Anielle Franco announces committee to face environmental racism

by time news

2023-08-07 02:45:49

Audiovisual/PR

‘The policies we are building need to be effective to make a difference in people’s lives’, said the minister who is participating in the Amazon Summit

What changes people’s lives are public policies that are well constructed, committed and adequately funded, said the Minister of Racial Equality,
Aniella Franco

by participating this Sunday (6) in the plenary session “Black Amazons: Environmental Racism, Traditional Peoples and Communities”, in Belém (PA), within the program of “Amazonian Dialogues”.

“The policies we are building need to be effective to make a difference in people’s lives,” he said. Within the construction of policies aimed at the Amazonian people, Anielle Franco cited a pact signed with the Minister of the Environment,
Marina Silva

for the creation of the Committee for Monitoring the Black Amazon and Combating Environmental Racism.

With the government of Pará, a technical cooperation agreement was signed for emergency measures for serious mitigation, socio-environmental issues faced by the population of the Marajó archipelago, in addition to a partnership with the Secretariat for Racial Equality and Human Rights of Pará for the creation of public policies on the subject .

Data from the 2022 Census, recently released by the Brazilian Institute of Geography and Statistics (IBGE), show that 32.1% of residents of the Legal Amazon are quilombolas, descendants of Africans.

“These are lives impacted by climate change, which cause high-risk disasters for those who live in precarious housing in high-risk areas, without access to basic sanitation, living with the pollution of rivers and seas, with poverty and uncertainty about the lives of the tomorrow”, he pointed out, recalling the role of the region’s people as defenders of socio-biodiversity.

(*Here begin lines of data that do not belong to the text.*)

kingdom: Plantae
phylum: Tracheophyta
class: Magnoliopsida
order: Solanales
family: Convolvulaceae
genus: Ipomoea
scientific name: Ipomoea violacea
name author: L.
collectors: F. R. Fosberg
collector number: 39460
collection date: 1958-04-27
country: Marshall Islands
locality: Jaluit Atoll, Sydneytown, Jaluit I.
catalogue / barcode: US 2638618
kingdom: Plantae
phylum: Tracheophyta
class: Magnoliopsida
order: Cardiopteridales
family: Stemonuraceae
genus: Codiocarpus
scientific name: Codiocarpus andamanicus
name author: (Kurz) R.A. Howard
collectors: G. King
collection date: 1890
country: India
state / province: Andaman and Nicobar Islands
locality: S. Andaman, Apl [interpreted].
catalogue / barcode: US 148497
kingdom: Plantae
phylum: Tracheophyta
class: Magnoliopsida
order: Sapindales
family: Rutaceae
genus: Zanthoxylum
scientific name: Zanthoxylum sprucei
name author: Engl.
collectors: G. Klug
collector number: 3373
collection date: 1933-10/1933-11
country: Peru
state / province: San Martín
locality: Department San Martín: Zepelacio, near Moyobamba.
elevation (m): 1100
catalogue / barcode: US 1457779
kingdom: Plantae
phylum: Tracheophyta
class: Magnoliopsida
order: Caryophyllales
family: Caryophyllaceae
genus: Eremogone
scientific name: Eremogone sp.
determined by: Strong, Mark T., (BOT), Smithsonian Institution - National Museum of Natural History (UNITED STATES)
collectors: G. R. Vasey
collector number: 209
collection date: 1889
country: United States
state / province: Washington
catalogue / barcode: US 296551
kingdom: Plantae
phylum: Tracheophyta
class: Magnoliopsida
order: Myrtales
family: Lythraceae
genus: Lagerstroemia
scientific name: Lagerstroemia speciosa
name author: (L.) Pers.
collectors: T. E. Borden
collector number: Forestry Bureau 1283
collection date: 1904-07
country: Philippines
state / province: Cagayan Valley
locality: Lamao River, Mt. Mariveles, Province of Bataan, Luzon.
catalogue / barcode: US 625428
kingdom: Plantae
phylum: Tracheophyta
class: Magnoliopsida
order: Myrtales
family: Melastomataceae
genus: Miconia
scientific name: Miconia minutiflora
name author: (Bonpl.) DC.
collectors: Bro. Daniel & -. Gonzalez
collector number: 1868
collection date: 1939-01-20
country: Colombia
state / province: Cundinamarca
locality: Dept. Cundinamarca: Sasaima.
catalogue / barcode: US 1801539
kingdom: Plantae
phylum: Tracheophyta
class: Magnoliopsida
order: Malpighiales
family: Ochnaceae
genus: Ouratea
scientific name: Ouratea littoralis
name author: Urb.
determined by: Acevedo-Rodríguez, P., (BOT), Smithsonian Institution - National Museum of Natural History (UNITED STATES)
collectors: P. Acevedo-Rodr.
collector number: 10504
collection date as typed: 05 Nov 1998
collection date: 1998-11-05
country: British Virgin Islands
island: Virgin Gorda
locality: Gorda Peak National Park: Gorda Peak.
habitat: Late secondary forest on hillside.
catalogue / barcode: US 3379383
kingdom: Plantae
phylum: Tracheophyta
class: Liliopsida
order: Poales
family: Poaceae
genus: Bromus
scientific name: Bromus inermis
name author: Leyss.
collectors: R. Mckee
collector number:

The minister also defended the demarcation of indigenous lands and the titling of quilombola territories.

“It is to preserve the Amazon. This is saving the world. We don’t have any more time to waste. We want to celebrate black women and young people in life, we want to save our territories, we want to defend our sacred in life”.

Anielle Franco highlighted that the “Amazonian Dialogues” event is a time for building public policies for the most vulnerable population and excluded from decision-making processes.

“It is still a moment of denunciation and alert so that the Amazon is not seen only as the lung of the world, but as the home of indigenous people, black people, quilombolas, people from terreiros and traditional communities who experience inequalities and daily violence”, said, in defending that the fight against environmental racism has priority in the debates of the
Amazon Summit

which will bring together heads of state from the Amazon countries on the next 8th and 9th.

Young people


To the young students present at the plenary session, the Minister of Racial Equality stressed that she had always heard from her mother that knowledge no one takes away from a person: “I hope you know the size of the responsibility that we have in hand and that you should never give up fighting for who believe.”

Anielle commented that the presence of young people at the event already represented a political gesture, because “statistics prove that our young black men and women fall every minute”. For her, the fact that these young people were alive was already a political gesture.

“Don’t let anyone diminish or dilute your dream. Never. May you study more and more. Because knowledge opens doors and, as much as they deny us these spaces, may you understand more and more that it is necessary to enter spaces like these.”

For this to happen, however, the minister insisted that knowledge will be essential. “Take care. Take care of each other, always, because our fight only makes sense because it is collective, “she concluded.